Cricket is a religion in India — practised either through Indian Premier League (IPL) or the international cricket series — and you would agree no less with us. However, the younger generation of India is also quite fond of watching and playing football.
Noticing this growing trend, this entrepreneur just started a ‘football IPL’ of sorts. Last year, he started conducting football tours based on five-a-side format called Futsal. In an exclusive conversation with Entrepreneur India, Abhinandan Balasubramanian, CEO and Founder of Premier Futsal, shared his experience on building a company that very quickly grew into the world’s largest Futsal organizing firm.
The Ball Game
Balasubramanian didn’t start futsal just because he loves football. His idea was to bring in American and European players, collaborate with Indian celebrities, and do football tours in India.
But soon, he realized, Indians are mature consumers when it comes to content consumptions. “We did a scientific analysis, which included consumer behaviour, content consumption on television and digital media. And the solution was futsal as it’s fast, thrilling and end-to-end.”
In terms of the growth of the business, there are about 2,500 arenas that play five-a- side format in India. So, people are playing futsal without calling it futsal, he added.
Premier Futsal Season I, launched last year, attracted about 33 million viewers in India while Season II is due in September. The venture has an association with international sports personalities like Virat Kohli and Ronaldinho (Ronaldo de Assis Moreira).
The venture has received funds from Xavier Britto (the chairman of Premier Futsal) and Kiran Kumar from Lalithaa Jewellery.
Talking about the future of his sports venture, Balasubramanian said, “We plan to launch Futsal in Dubai this year. We are planning to take it to South East Asia and Europe next year.”
Balasubramanian always wanted to start something of his own. He knew from the very beginning that corporate job was not his cup of tea. He said, “At the age of 23, I took a decision to simply follow my passion.”
He was also one of the founding members of Liquity, a London-based fintech company. And in June 2014, he founded a foodtech firm called ChefHost. He has now exited from both.
Presently, apart from organizing Futsal, he is the CEO-founder of altflo, a private market place for investing in alternative assets.
His success mantra is all about his conviction. “There is lot muscling and hard work. Speak to people twice or thrice, understand your consumer base and their needs. Then build your business around it,” he advised.
Till date he has raised about INR 150crore. Fundraising is sometimes easy, he said, just to add in the same breath that, “And sometimes, raising money is more difficult than raising it the last time. People have their whims and fancies regarding whom they want to invest in and what they want to invest in.” But, he never forgot to stress that, “Fundraising is the least hard of all the hard things you do in business. It will always happen if your fundamentals are right.”
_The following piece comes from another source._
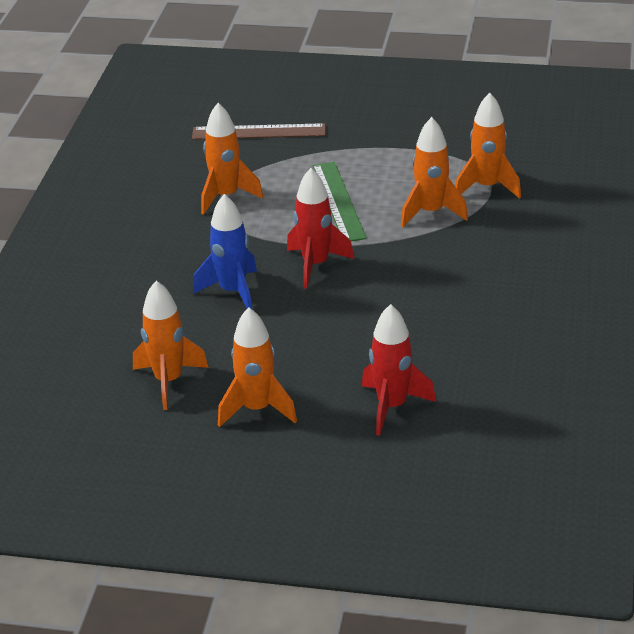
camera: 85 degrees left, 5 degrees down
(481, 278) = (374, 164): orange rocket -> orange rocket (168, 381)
He didn’t start businesses to be called a serial entrepreneur. His idea was to build business where he thought he can contribute in. “It is a weird terminology. I would like to introduce myself, saying I run a sports start-up.”
Titles like ‘serial entrepreneur’ or ‘30-under-30’ are great, he quipped but for your CV or LinkedIn update.
“What matters is – when you wake up in the morning and think am I loving what I do? Am I satisfied with what I do? And how can I do things better?”
When asked if he would sell his Premier Futsal like his previous venture, his reply was an expression of him being in two minds: “If it economically make sense I might just sell or I may not.”